Reputation: 313
I created an abstract class and then created child classes that inherit this abstract class.
class A{
public:
virtual A* clone() const = 0;
virtual A* create() const = 0;
~virtual A(){};
// etc.
private:
A(){};
};
child classes
class B: public A{};
class C: public A{};
I can now populate a vector with these classes using a pointer of type A and access the child classes via polymorphism.
vector<A*> Pntr;
The problem is I want each child class to deal with its own memory release, kind of like RAII. However RAII doesn't work with virtual destructors. Is there a way I can do this?
Upvotes: 0
Views: 481
Reputation: 303117
However RAII doesn't work with virtual destructors.

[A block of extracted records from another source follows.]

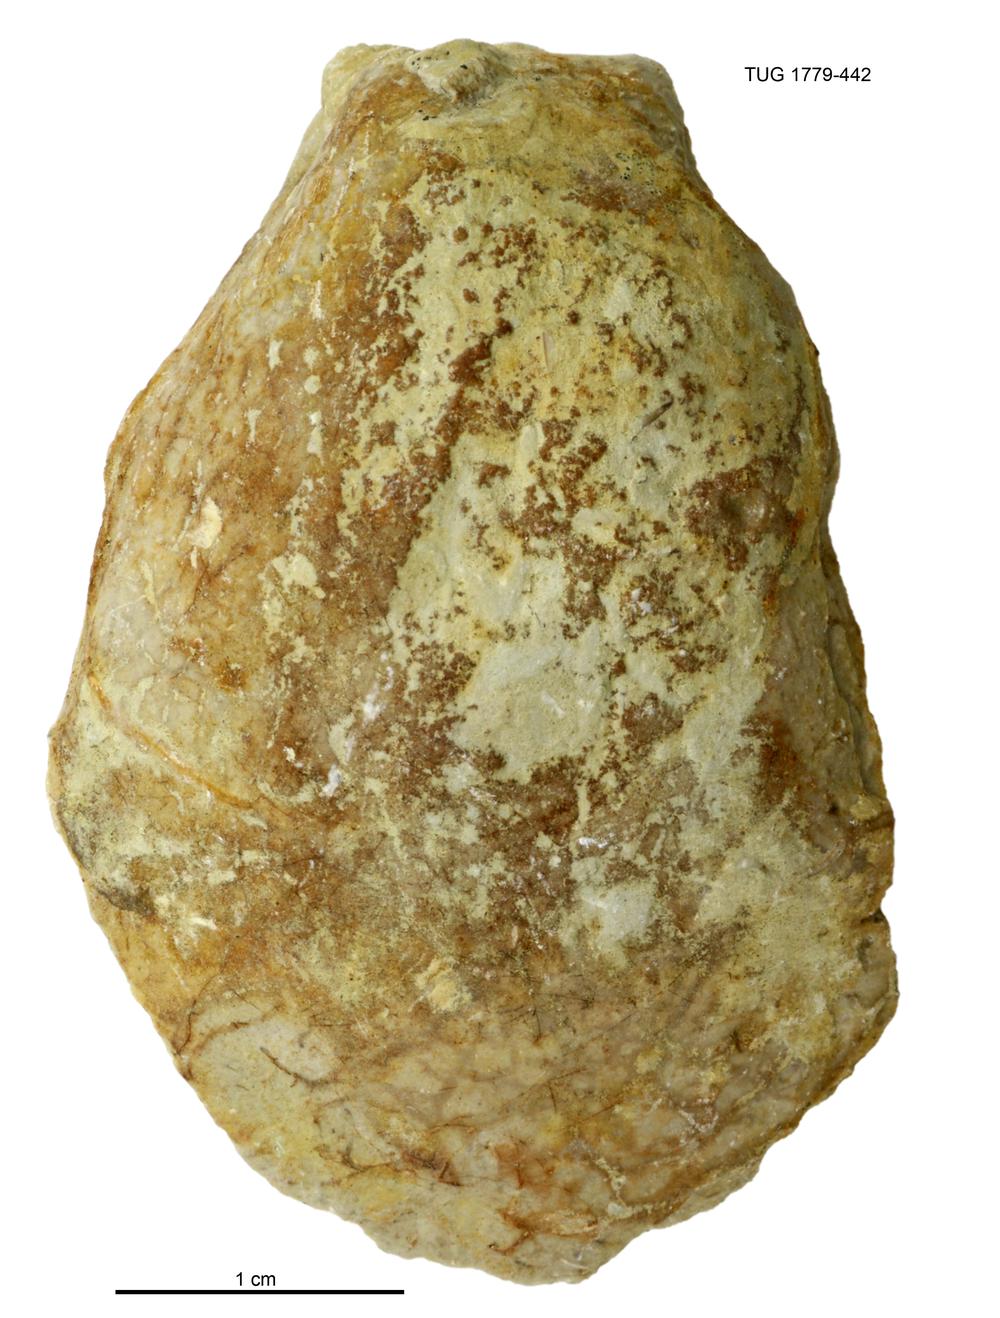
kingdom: Animalia
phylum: Mollusca
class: Bivalvia
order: Modiomorphida
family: Modiomorphidae
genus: Modiolopsis
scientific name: Modiolopsis
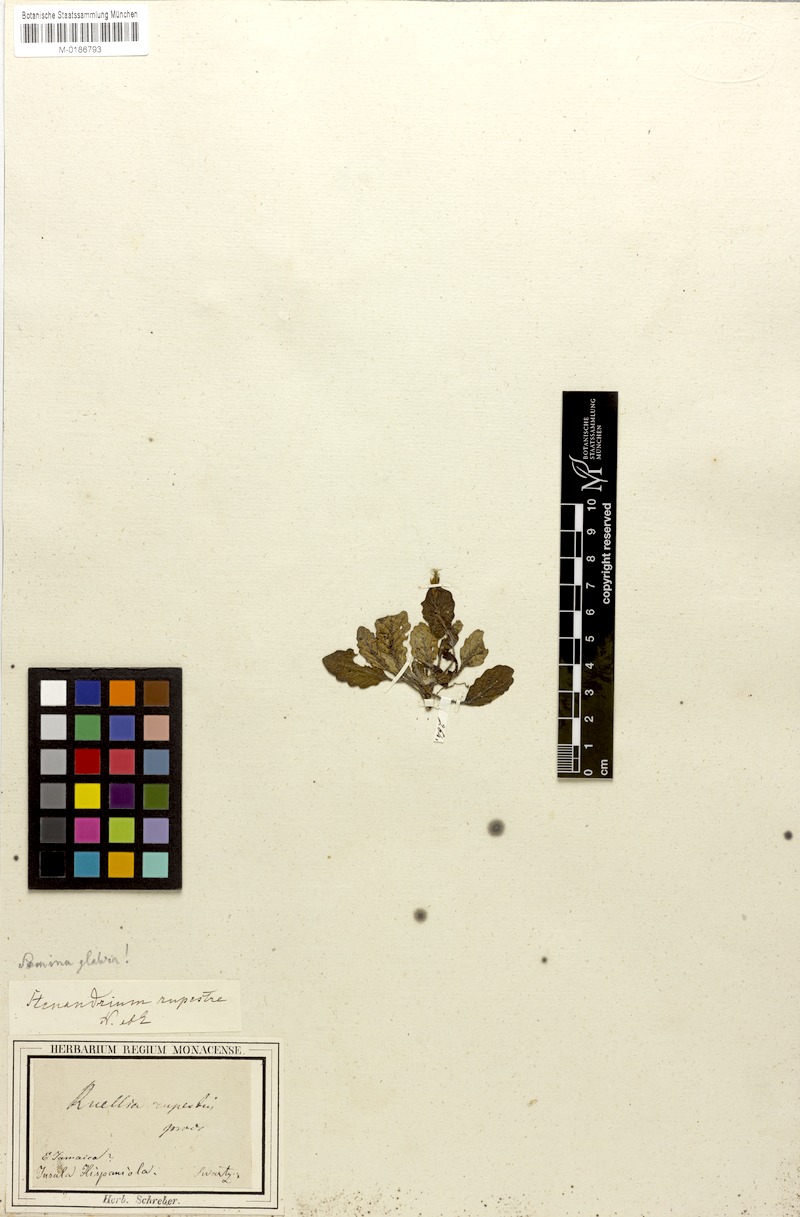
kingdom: Plantae
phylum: Tracheophyta
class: Magnoliopsida
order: Lamiales
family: Acanthaceae
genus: Stenandrium
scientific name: Stenandrium tuberosum
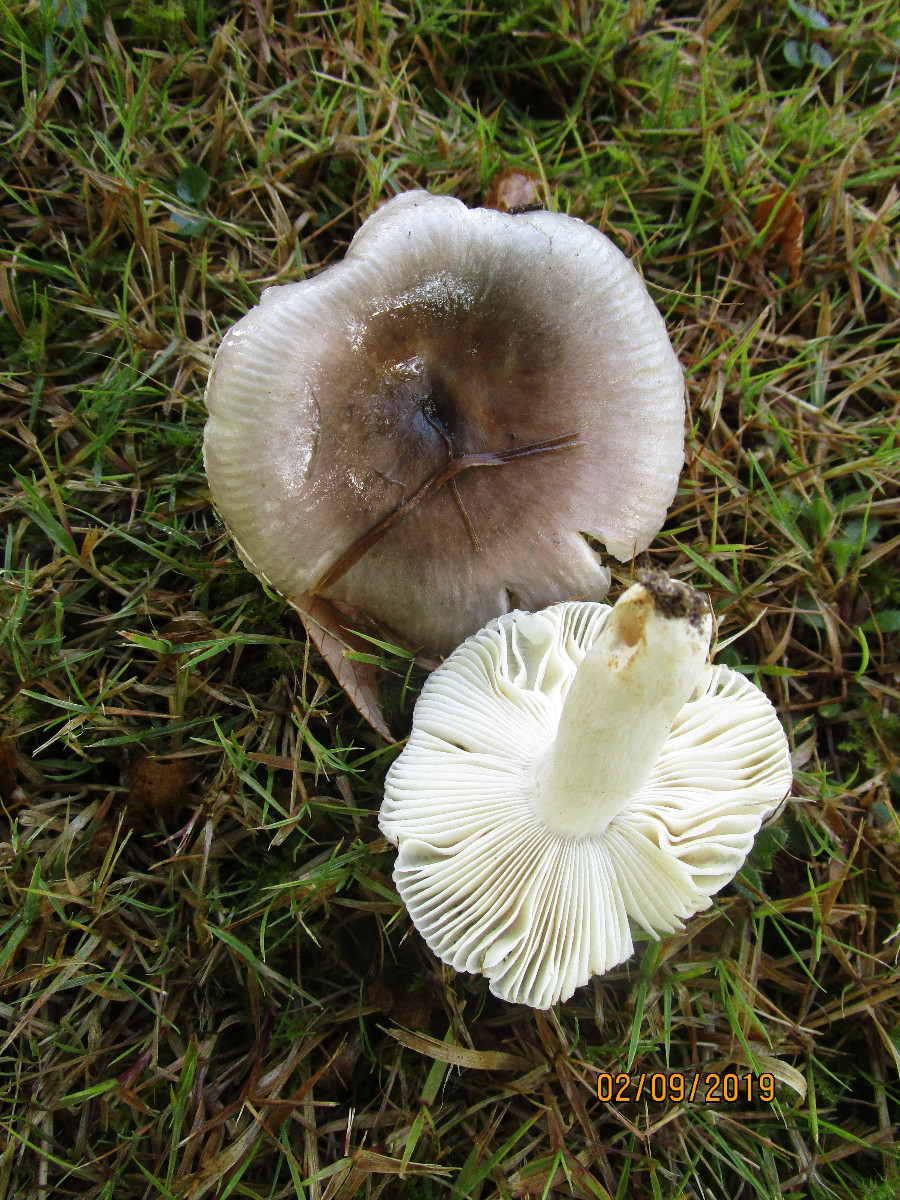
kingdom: Fungi
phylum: Basidiomycota
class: Agaricomycetes
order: Russulales
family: Russulaceae
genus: Russula
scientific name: Russula grisea
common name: grålig skørhat
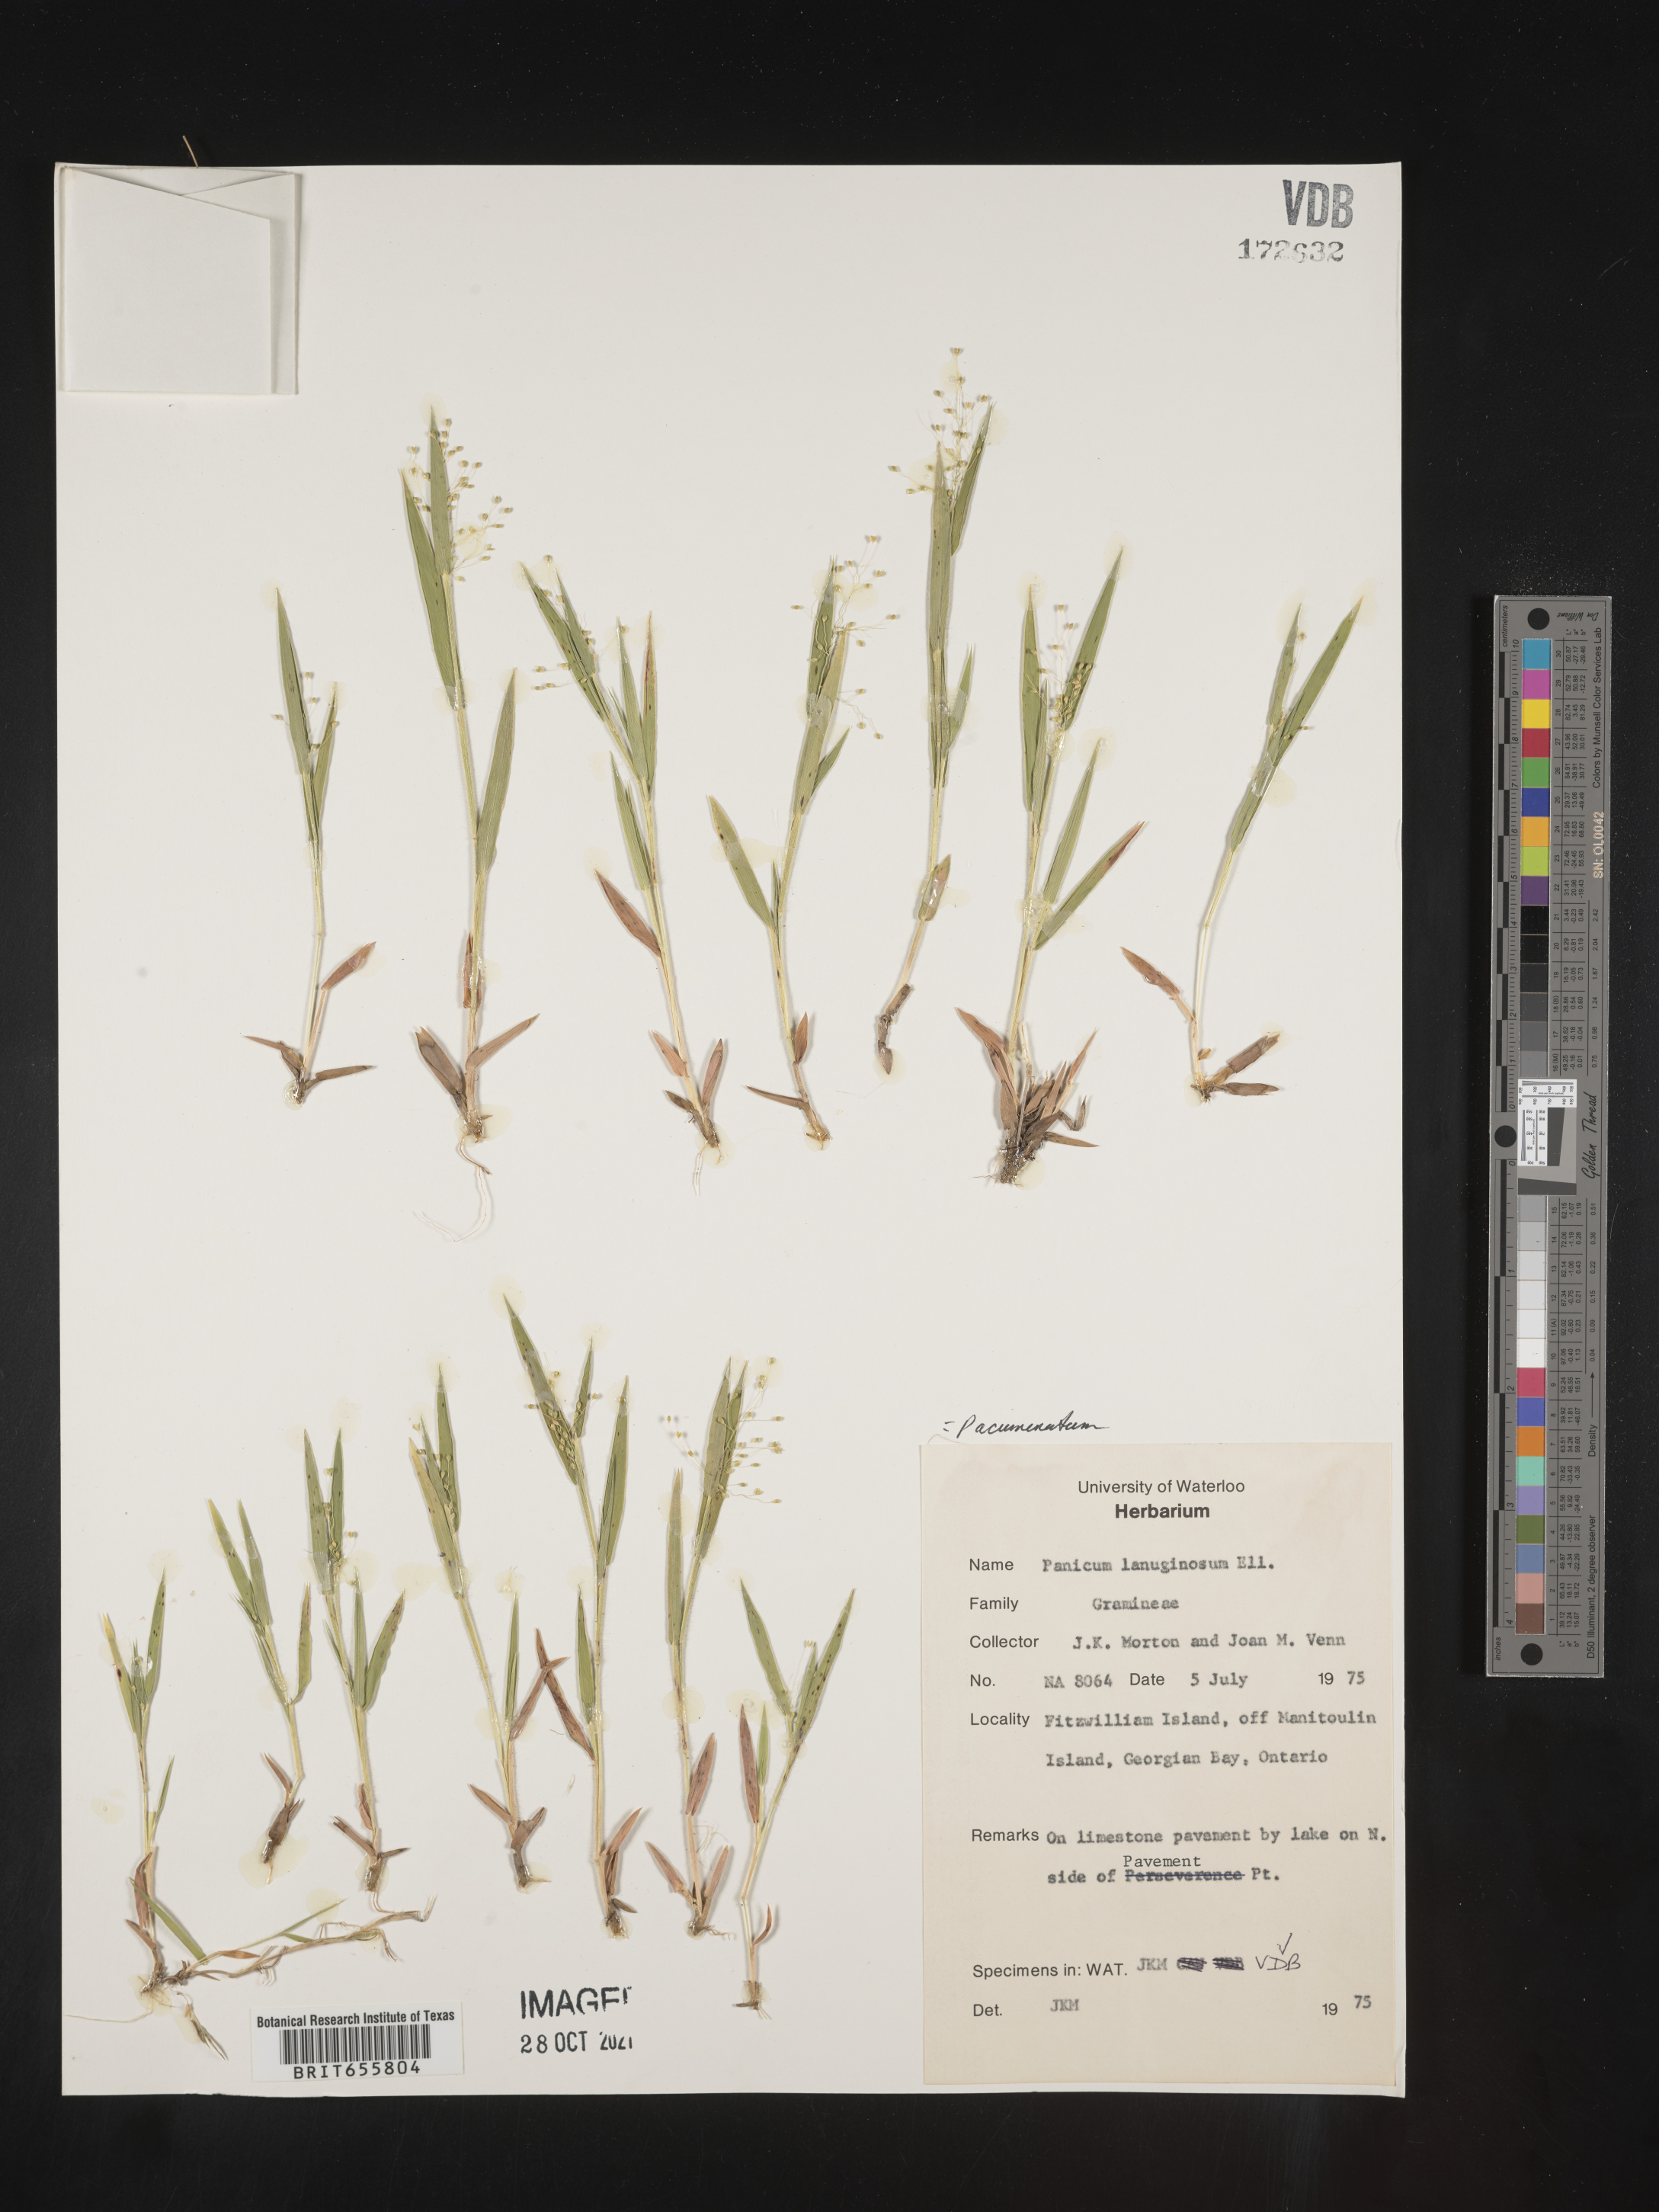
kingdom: Plantae
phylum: Tracheophyta
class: Liliopsida
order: Poales
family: Poaceae
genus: Panicum
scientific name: Panicum
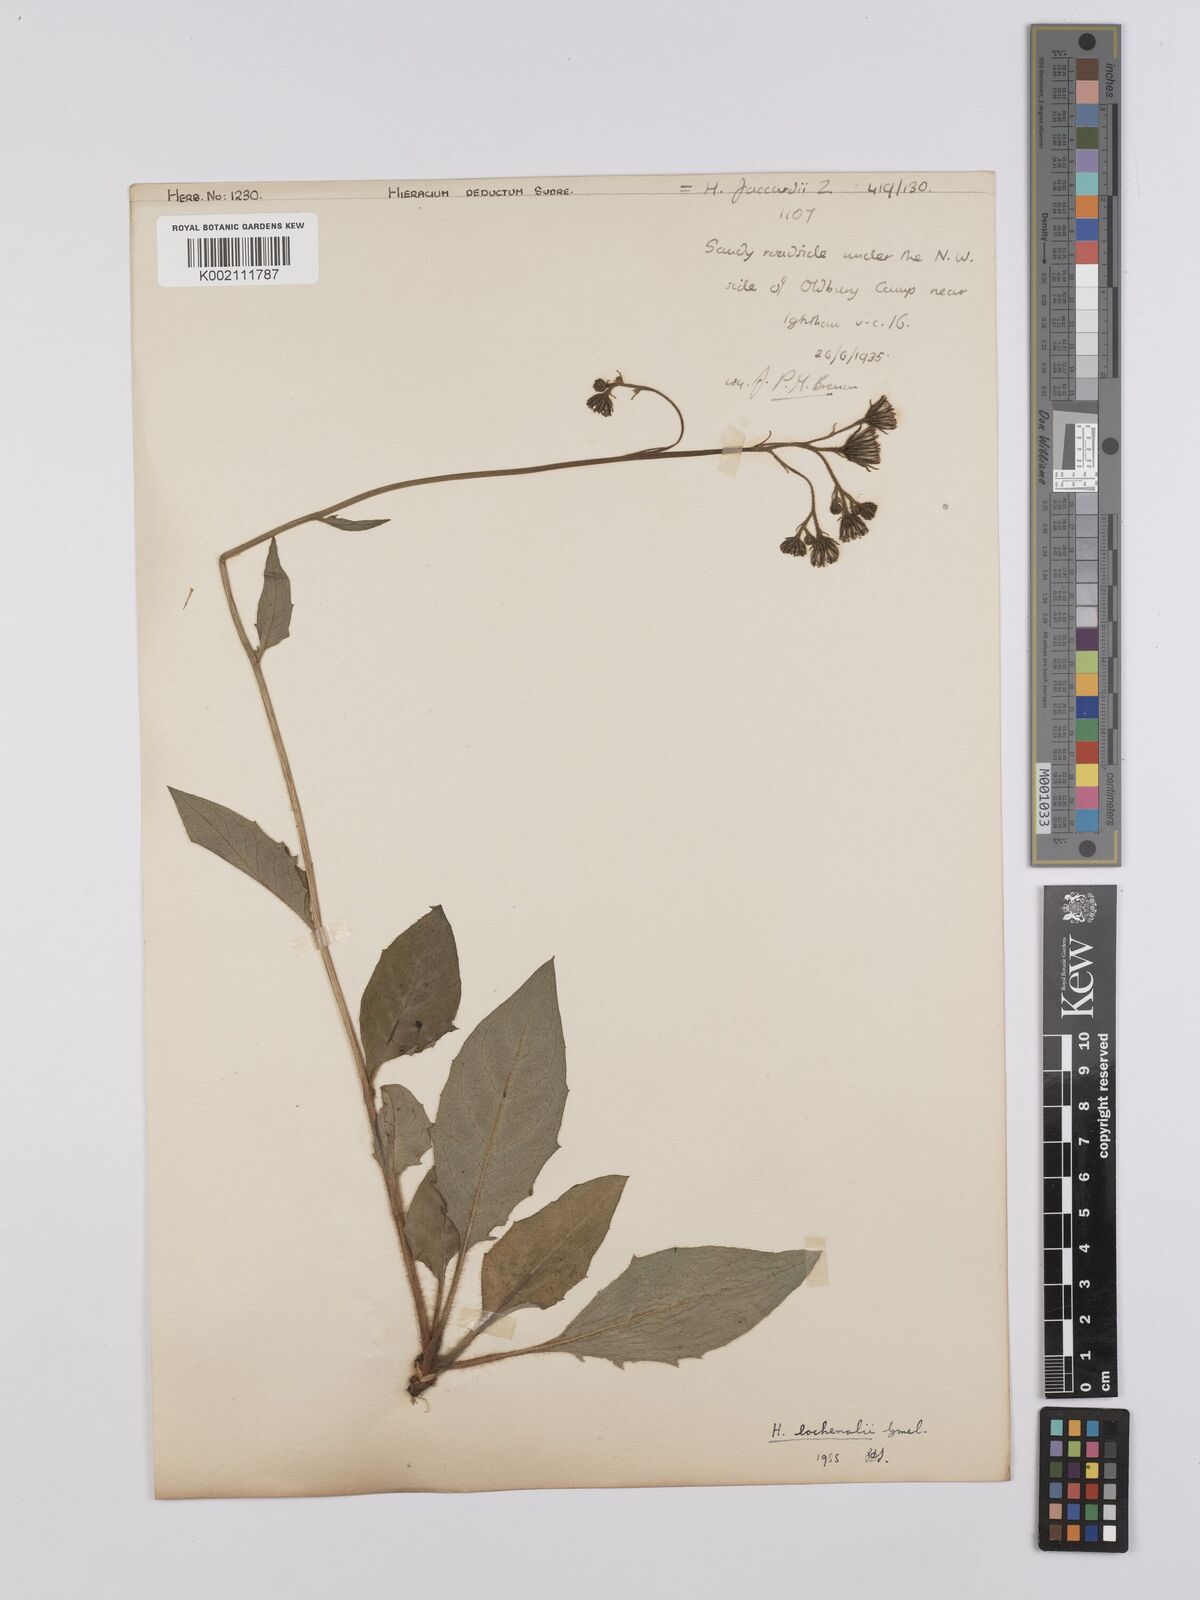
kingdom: Plantae
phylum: Tracheophyta
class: Magnoliopsida
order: Asterales
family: Asteraceae
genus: Hieracium
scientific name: Hieracium lachenalii
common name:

Of course it does. The virtual
-ness of the destructor doesn't matter. You just need to actually call it. When raw pointers go out of scope, they don't destroy the object they point to. That's what unique_ptr
is for:
std::vector<std::unique_ptr<A>> pointers;
When that vector goes out of scope, all of the unique_ptr<A>
's will get destroyed, which will delete
all the underlying raw pointers they own, which will call the destructors of B
or C
(or ...) as appropriate and free all of the memory.
Side-note: virtual A()
is wrong; you cannot have a virtual constructor.